Below, find the line containing "## Field Types" and the line containing "registration number |"; reproduce exactly those two and every line between them, omitting pictures.

:: SUPPLIED DATA ::

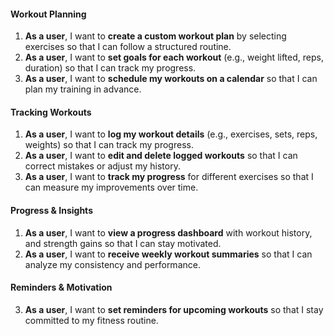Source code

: #### **Workout Planning**
1. **As a user**, I want to **create a custom workout plan** by selecting exercises so that I can follow a structured routine.
2. **As a user**, I want to **set goals for each workout** (e.g., weight lifted, reps, duration) so that I can track my progress.
3. **As a user**, I want to **schedule my workouts on a calendar** so that I can plan my training in advance.
#### **Tracking Workouts**
1. **As a user**, I want to **log my workout details** (e.g., exercises, sets, reps, weights) so that I can track my progress.
2. **As a user**, I want to **edit and delete logged workouts** so that I can correct mistakes or adjust my history.
3. **As a user**, I want to **track my progress** for different exercises so that I can measure my improvements over time.
#### **Progress & Insights**
1. **As a user**, I want to **view a progress dashboard** with workout history, and strength gains so that I can stay motivated.
2. **As a user**, I want to **receive weekly workout summaries** so that I can analyze my consistency and performance.
#### **Reminders & Motivation**
3. **As a user**, I want to **set reminders for upcoming workouts** so that I stay committed to my fitness routine.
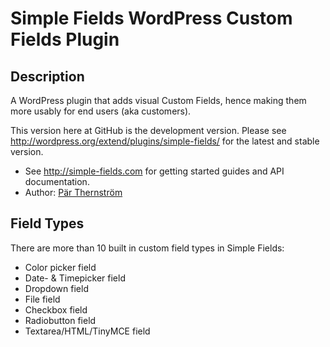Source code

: Simple Fields WordPress Custom Fields Plugin
============================================

## Description

A WordPress plugin that adds visual Custom Fields, hence making them more usably for end users (aka customers). 

This version here at GitHub is the development version. Please see
http://wordpress.org/extend/plugins/simple-fields/
for the latest and stable version.

* See http://simple-fields.com for getting started guides and API documentation.
* Author: [Pär Thernström](https://twitter.com/eskapism "@eskapism")

## Field Types

There are more than 10 built in custom field types in Simple Fields:

* Color picker field
* Date- & Timepicker field
* Dropdown field
* File field
* Checkbox field
* Radiobutton field
* Textarea/HTML/TinyMCE field

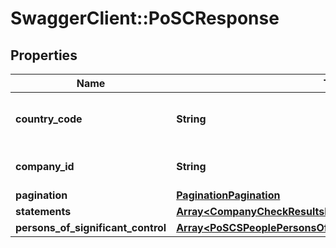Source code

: # SwaggerClient::PoSCResponse

## Properties
Name | Type | Description | Notes
------------ | ------------- | ------------- | -------------
**country_code** | **String** | [ISO 3166-1 alpha-2](https://en.wikipedia.org/wiki/ISO_3166-1_alpha-2) country code | 
**company_id** | **String** | Company registration number | 
**pagination** | [**PaginationPagination**](PaginationPagination.md) |  | 
**statements** | [**Array&lt;CompanyCheckResultsMatchedCompanyPscStatements&gt;**](CompanyCheckResultsMatchedCompanyPscStatements.md) |  | 
**persons_of_significant_control** | [**Array&lt;PoSCSPeoplePersonsOfSignificantControl&gt;**](PoSCSPeoplePersonsOfSignificantControl.md) |  | 


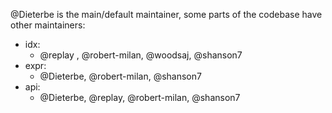 @Dieterbe is the main/default maintainer, some parts of the codebase have other maintainers:

* idx:
  * @replay , @robert-milan, @woodsaj, @shanson7
* expr:
  * @Dieterbe, @robert-milan, @shanson7
* api:
  * @Dieterbe, @replay, @robert-milan, @shanson7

:::

EXERCISE RESULT
## Field Types

There are more than 10 built in custom field types in Simple Fields:

* Color picker field
* Date- & Timepicker field
* Dropdown field
* File field
* Checkbox field
* Radiobutton field
* Textarea/HTML/TinyMCE field

Source code

: # SwaggerClient::PoSCResponse

## Properties
Name | Type | Description | Notes
------------ | ------------- | ------------- | -------------
**country_code** | **String** | [ISO 3166-1 alpha-2](https://en.wikipedia.org/wiki/ISO_3166-1_alpha-2) country code | 
**company_id** | **String** | Company registration number | 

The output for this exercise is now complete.